January 15th, 2010 at 10:12 pm ET

New Yorker visionary-at-large Malcolm Gladwell has become known for taking contrary positions about how things work (how people make decisions, how information is shared, how business is done) that turn out to be not so contrary after all. Gladwellism is at play again in “The Sure Thing,” in the January 18th issue.

In this piece, built in part off Ted Turner’s autobiography and off Gregory Zuckerman’s profile of John Paulson, Gladwell makes the counterintuitive argument that effective entrepreneurs are not risk-takers (as the popular accounts of their achievements would have it), but aggressive risk mitigators.

In particular, he advances the position of French professors Michel Villette and Catherine Vuillermot (in their recent study of the entrepreneur’s character From Predators to Icons) that the successful entrepreneur is, at heart, a nerd. He or she is someone who effects an analytical triumph rather than a triumph of fortitude. In the words of Villette and Vuillermot:

The [successful entrepreneur] looks for partners to a transaction who do not have the same definition as he of the value of the goods exchanged, that is, who undervalue what they sell to him or overvalue what they buy from him in comparison to his own evaluation.
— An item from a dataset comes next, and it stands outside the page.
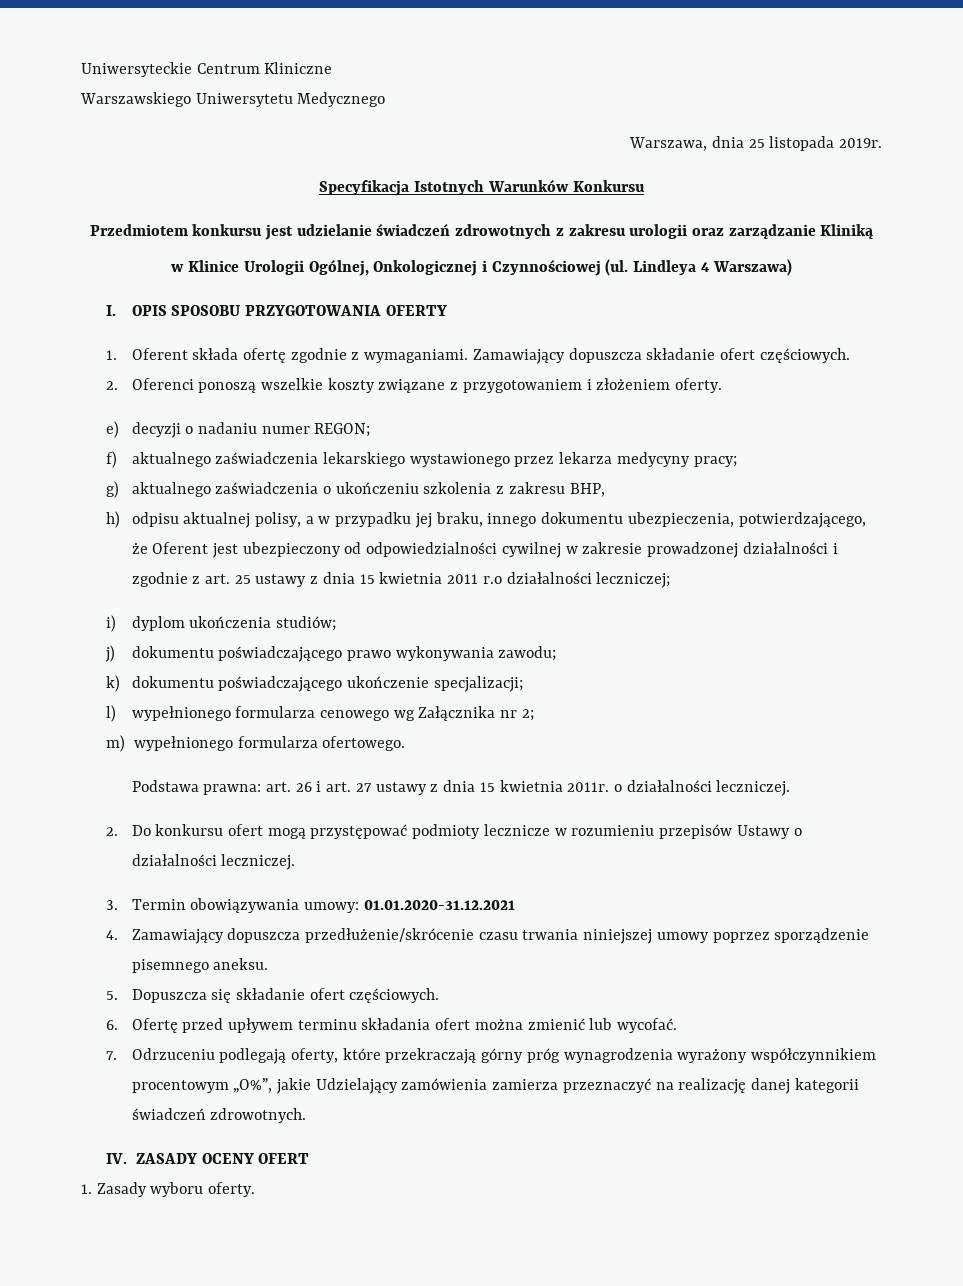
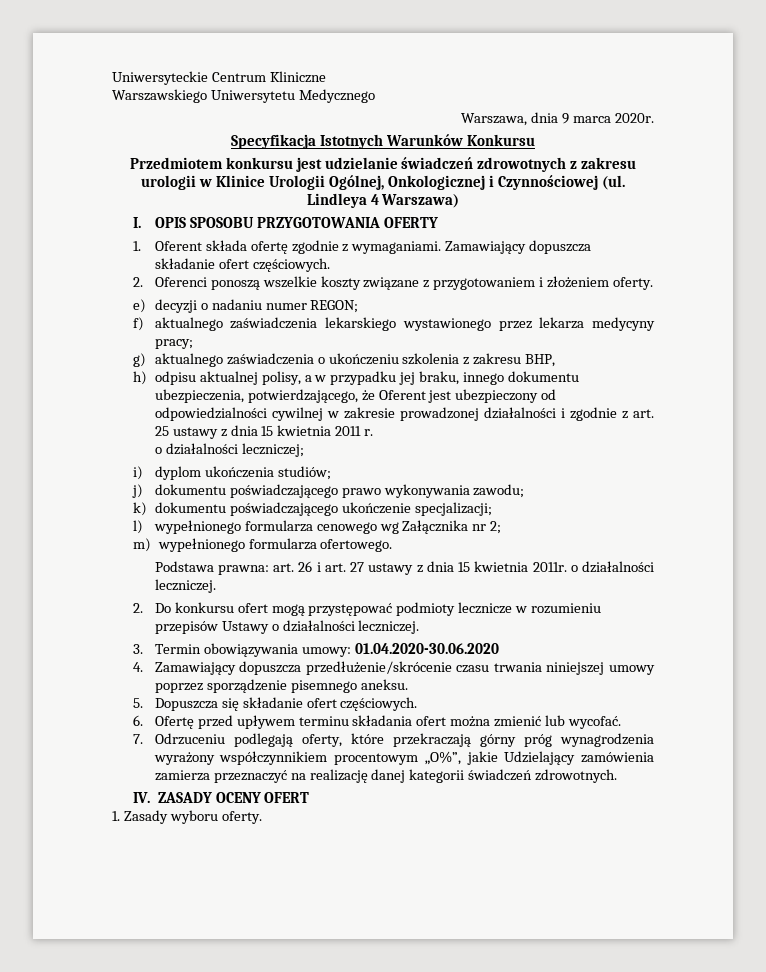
[748,136,883,151] 25 listopada 2019r. -> [562,113,655,124] 9 marca 2020r.
[692,224,874,239] oraz zarządzanie Kliniką // -> (197, 182) none
[482,576,502,584] r.o -> [364,429,374,436] [154,447,162,454] r. // o
[363,900,515,910] 01.01.2020-31.12.2021 -> [354,643,499,654] 01.04.2020-30.06.2020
This rings true to me, in both a positive and a negative sense. On the affirmative side, I’ve spent most of my professional career in the company of entrepreneurial people (mostly men, as it happens, but that’s a topic for another post) whose common defining characteristic does indeed seem to be that they’ve had the prescience to envision incipient value (and to be able to articulate where they believe that value lies, to the people on their own side of the negotiating table) in what their adversaries at that table see only as a pile of ordinary stuff.

On the negative side — well, I’ll only say that like anyone with an entrepreneurial spirit, I’ve had plenty of productive failures, each of which has made me more able to spot incipient value earlier in its lifespan (and to distinguish true value from the less useful things that masquerade as value, like hope, or tenacity beyond the point of reason, or the simple desire to be wealthy and successful).